Trends at work - past and present


Before industrialization began in the 18th and 19th centuries, work was limited to the agricultural sector with some small-scale craftwork in the home. The craftsman controlled the production process and made a complete product using manual skills and hand tools. In industrial societies however, fatory-based work introduced a division of labour, which saw the breaking down of work into specialized tasks to be carried out by one or more workers, e.g. assembly-line production. Most factory jobs have been reduced to a few simple tasks, i.e. they have been deskilled. Because the tasks required of each worker are so routine, the work is often repetitive and unsatisfying. For employers, assembly-line production is cheap and efficient because workers can be trained - and replaced - quickly.

Automation is the replacement of human labour by machines in manufacturing processes. Since the 1970s, computers have increasingly controlled all aspects of production. Robots - computer-driven machines - can now be programmed to do work which was either boring or labour-intensive or even dangerous. In computer-integrated manufacturing (CIM), computers run assembly lines, programme robots and aid in designing new products. One result of automation is an increased flexibility in production processes. Unlike earlier generations of machinery, computer-driven tools can be quickly reprogrammed and assembly processes changed to alter products. This flexibility permits rapid shifts to new products, changes in design and, in general, shorter delivery times. The computers used in clothing factories, for example, can record and analyse sales in thousands of outlets around the world, enabling them to anticipate and meet customers' needs: teenagers in Southern California may favour different styles from their counterparts in New York City or Tokyo. Orders can then be placed quickly with the factories located in dozens of countries around the world (globalization of work).

Since automation has reduced the number of workers required to do particular jobs, down sizing (also rigbt-sizing or re-engineering) has become the new buzzword. The new technologies may create jobs in the long run, but at the moment large numbers of unskilled and semiskilled workers are being displaced by machines and the handful of highly- qualified technicians that run them. Indeed, one of the main objectives of automation is to produce more goods at a low cost. These factors may explain the seeming paradox of declining wages and high unemployment, in the face of economic growth and increasing business productivity.

Another group which has been affected by these trends are the trade unions. The unions are workers' organizations which are concerned with improving various aspects of their members' working lives. Union members often feel that, although as individuals they will have relatively little power, by uniting together they can influence employers.

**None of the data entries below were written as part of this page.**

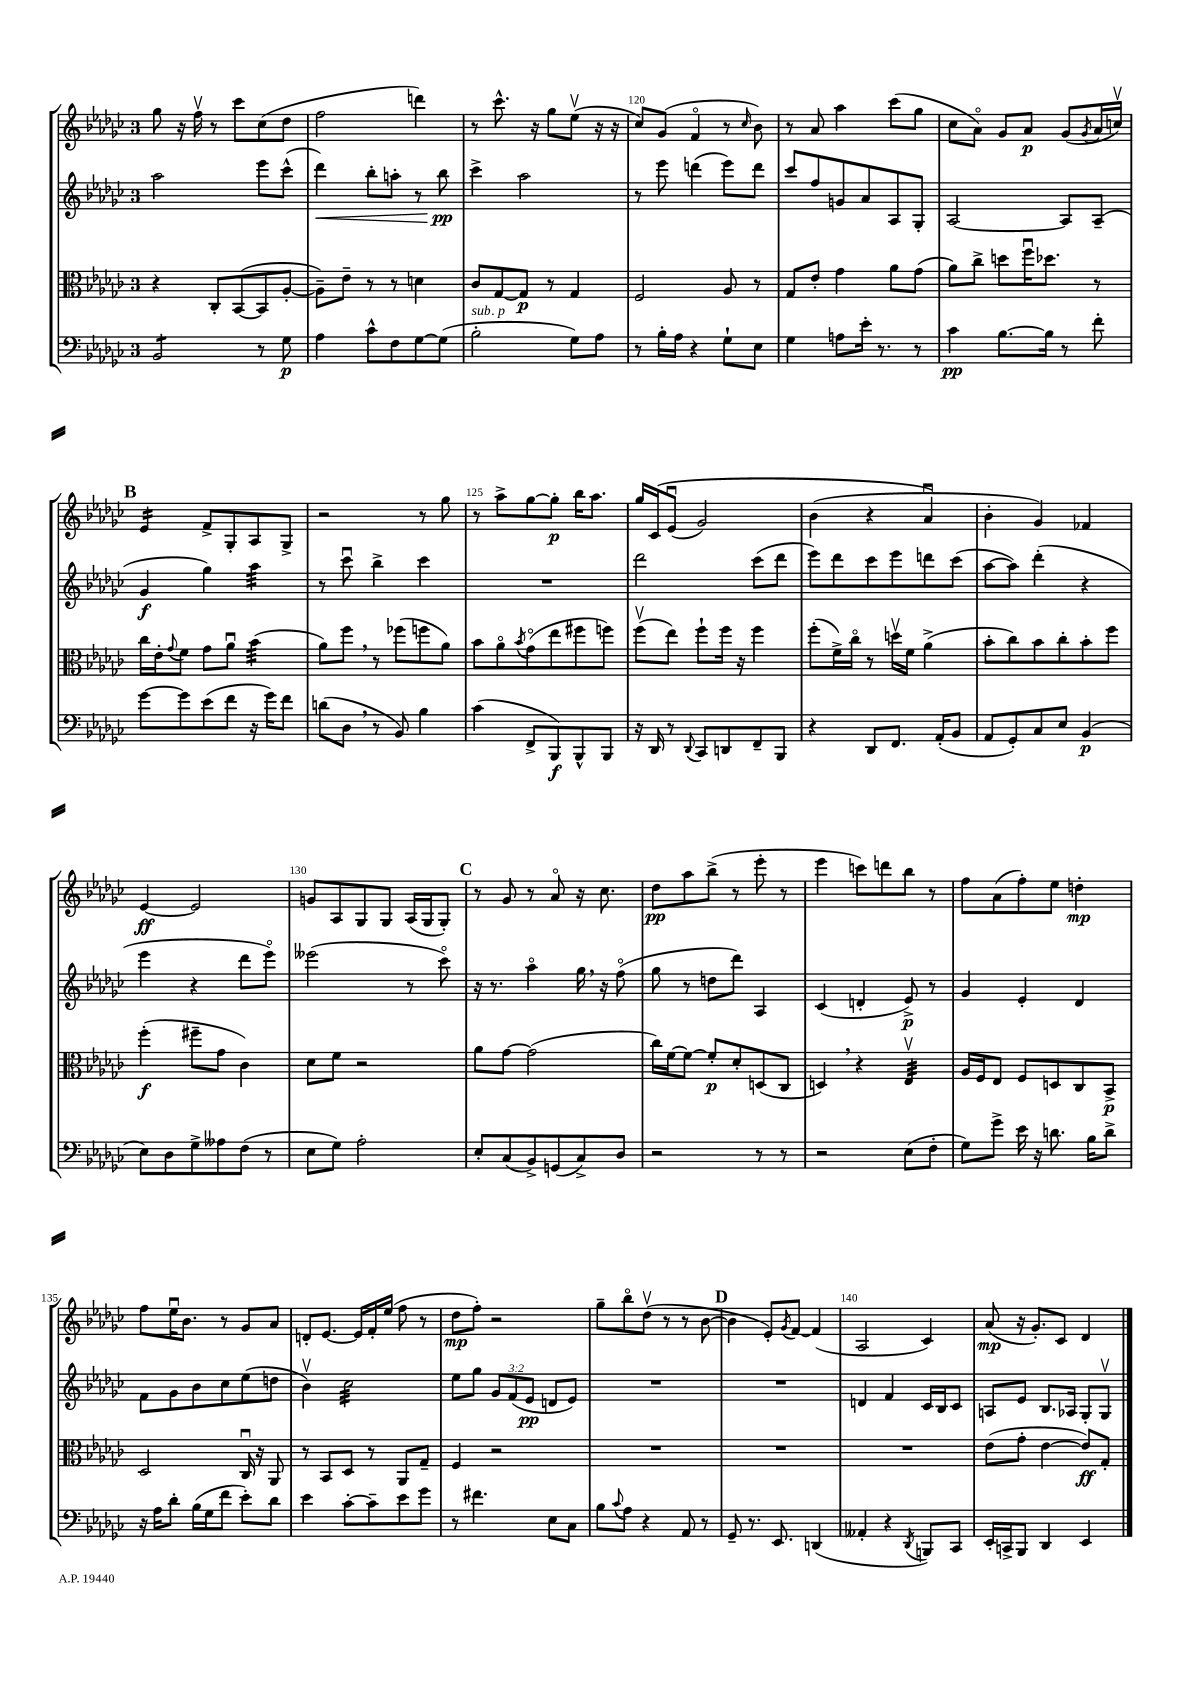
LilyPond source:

<<
\new StaffGroup <<
\new Staff = "s0" {
    \clef treble \key ges \major \once \override Staff.TimeSignature.style = #'single-digit \time 3/4
    ges''8 r16 f''16\upbow r8 ces'''8 ces''8( des''8 |
    f''2 d'''4) |
    r8 ces'''8.-^ r16 ges''8 ees''8\upbow( r16 r16 |
    ces''8) ges'8( f'4\flageolet r8 \grace { ces''16 } bes'8) |
    r8 aes'8 aes''4 ces'''8( ges''8 |
    ces''8 aes'8\flageolet) ges'8 aes'8\p ges'8( \acciaccatura { ges'8 } aes'16 c''16\upbow) |
    \mark \markup { \bold "B" } ees'4:16 f'8-> ges8-. aes8 ges8-> |
    r2 r8 ges''8 |
    r8 aes''8-> ges''8~ ges''8-.\p bes''16 aes''8. |
    ges''16 ces'16\( ees'8\downbow( ges'2) |
    bes'4( r4 aes'4\downbow\) |
    bes'4-. ges'4) fes'4 |
    ees'4~\ff ees'2 |
    g'8 aes8 ges8 ges8 aes16( ges16 ges8-.) |
    \mark \markup { \bold "C" } r8 ges'8 r8 aes'8\flageolet r16 ces''8. |
    des''8\pp aes''8 bes''8->( r8 ees'''8-. r8 |
    ees'''4 c'''8) d'''8 bes''8 r8 |
    f''8 aes'8( f''8-.) ees''8 d''4-.\mp |
    f''8 ees''16\downbow bes'8. r8 ges'8 aes'8 |
    d'8-. ees'8.~ ees'16 f'16-. ees''16( f''8 r8 |
    des''8\mp f''8-.) r2 |
    ges''8-- bes''8\flageolet des''8\upbow( r8 r8 bes'8~ |
    \mark \markup { \bold "D" } bes'4 ees'8-.) \acciaccatura { ges'8 } f'8~ f'4( |
    aes2 ces'4) |
    aes'8\mp( r16 ges'8.-.) ces'8 des'4 \bar "|." |
}
\new Staff = "s1" {
    \clef treble \key ges \major \once \override Staff.TimeSignature.style = #'single-digit \time 3/4 \override Staff.TupletNumber.text = #tuplet-number::calc-fraction-text
    aes''2 ees'''8 ces'''8-^( |
    des'''4\<) bes''8-. a''8-. r8 bes''8\pp\! |
    ces'''4-> aes''2 |
    r8 ees'''8 d'''4( ees'''8) d'''8 |
    ces'''8 f''8 g'8 aes'8 aes8 ges8-. |
    aes2~ aes8 aes8--( |
    \mark \markup { \bold "B" } ges'4\f ges''4) aes''4:32 |
    r8 ces'''8\downbow bes''4-> ces'''4 |
    R2. |
    des'''2 ces'''8( des'''8 |
    ees'''8) des'''8 ces'''8 ees'''8 d'''8 ces'''8( |
    aes''8~ aes''8) des'''4-.( r4 |
    ees'''4 r4 des'''8 ees'''8\flageolet) |
    eeses'''2( r8 ces'''8\flageolet) |
    \mark \markup { \bold "C" } r16 r8. aes''4\flageolet ges''16 \breathe r16 f''8\flageolet( |
    ges''8 r8 d''8 des'''8) aes4 |
    ces'4( d'4-. ees'8->\p) r8 |
    ges'4 ees'4-. des'4 |
    f'8 ges'8 bes'8 ces''8 ees''8( d''8 |
    bes'4\upbow) ces''2:32 |
    ees''8 ges''8 \tuplet 3/2 { ges'8 f'8( ees'8\pp } d'8 ees'8) |
    R2. |
    \mark \markup { \bold "D" } R2. |
    d'4 f'4 ces'16 bes16 ces'8 |
    a8 ees'8 bes8. aes16 ges8-. ges8\upbow \bar "|." |
}
\new Staff = "s2" {
    \clef alto \key ges \major \once \override Staff.TimeSignature.style = #'single-digit \time 3/4
    r4 ces8-. bes,8~( bes,8 aes8~-. |
    aes8--) ees'8-- r8 r8 d'4 |
    ces'8 ges8~ ges8\p r8 ges4 |
    f2 aes8 r8 |
    ges8 ees'8-. ges'4 aes'8 ges'8( |
    aes'8) ces''8-> d''8 f''16\downbow des''8. r8 |
    \mark \markup { \bold "B" } ces''16 ees'16-. \appoggiatura { ges'8 } f'8 ges'8 aes'8\downbow bes'4:32( |
    aes'8) f''8 \breathe r8 fes''8( f''8 aes'8) |
    bes'8 aes'8\flageolet \acciaccatura { bes'8 } ges'8\flageolet( ees''8 fis''8 f''8) |
    f''8\upbow( ees''8) f''8-! f''16 r16 f''4 |
    f''8-.( f'16->) ces''16\flageolet r8 d''16\upbow f'16 aes'4->( |
    bes'8-. ces''8) bes'8 ces''8-. bes'8-. f''8 |
    f''4-.\f( fis''8-- ges'8 ces'4) |
    des'8 f'8 r2 |
    \mark \markup { \bold "C" } aes'8 ges'8~ ges'2( |
    ces''16) f'16~ f'8~ f'8-.\p des'8-. d8( ces8 |
    d4) \breathe r4 ees4:32\upbow |
    aes16 f16 ees8 f8 d8 ces8 bes,8->\p |
    des2 ces16\downbow r16 aes,8 |
    r8 bes,8 des8 r8 aes,8 ges8-- |
    f4 r2 |
    R2. |
    \mark \markup { \bold "D" } R2. |
    R2. |
    ees'8( ges'8-. ees'4~ ees'8\ff) ges8-. \bar "|." |
}
\new Staff = "s3" {
    \clef bass \key ges \major \once \override Staff.TimeSignature.style = #'single-digit \time 3/4
    bes,2:8 r8 ges8\p |
    aes4 ces'8-^ f8 ges8~ ges8( |
    bes2-.^\markup { \italic "sub. p" } ges8) aes8 |
    r8 bes16-. aes16 r4 ges8-! ees8 |
    ges4 a8 ees'16-. r8. r8 |
    ces'4\pp bes8.~ bes16 r8 f'8-. |
    \mark \markup { \bold "B" } ges'8~ ges'8 ees'8( f'8 r16 ges'16) f'8 |
    d'8( des8 \breathe r8 bes,8) bes4 |
    ces'4( f,8-> bes,,8\f) bes,,8-^ bes,,8 |
    r16 des,16 r8 \appoggiatura { des,8 } ces,8 d,8 f,8-- bes,,8 |
    r4 des,8 f,8. aes,16-.( bes,8 |
    aes,8 ges,8-.) ces8 ees8 bes,4\p( |
    ees8) des8 ges8-> aeses8 f8( r8 |
    ees8 ges8) aes2-. |
    \mark \markup { \bold "C" } ees8-. ces8( bes,8->) g,8( ces8->) des8 |
    r2 r8 r8 |
    r2 ees8( f8-. |
    ges8) ges'8-> ees'16 r16 d'8. bes16 d'8-> |
    r16 aes16 des'8-. bes16( ges16 f'8 ees'8-.) des'8 |
    ees'4 ces'8~-. ces'8-- ees'8 ges'8 |
    r8 fis'4. ees8 ces8 |
    bes8 \appoggiatura { ces'8 } aes8 r4 aes,8 r8 |
    \mark \markup { \bold "D" } ges,8-- r8. ees,8. d,4( |
    aeses,4-. r4 \acciaccatura { des,8 } b,,8) ces,8 |
    ees,16-. c,16-> bes,,8 des,4 ees,4 \bar "|." |
}
>>
>>
\layout { \context { \Score currentBarNumber = #117 \override BarNumber.break-visibility = ##(#f #t #t) barNumberVisibility = #(every-nth-bar-number-visible 5) } }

In the US, unions have generally been concerned with pay and benefits, job security, working hours, and on-the-job health and safety conditions. In Europe, unions have also called for greater worker control over work processes, as well as for a share in profits. One function of unions is to obtain legislation favourable to workers. Another function is collective bargaining, i.e. negotiating with employers on behalf of its members. Any agreements are then legally binding for both parties. Unfortunately, factors such as the globalization of the labour market (globalization of work) have led to job losses and declining wages in recent years, and union membersbip has suffered as a result. In the global economy, for example, a steel plant in Pennsylvania or a car factory in Michigan can close down, fire its unionized workers, and reopen in a low-income country where wages are a tenth of those in the US and unions are outlawed.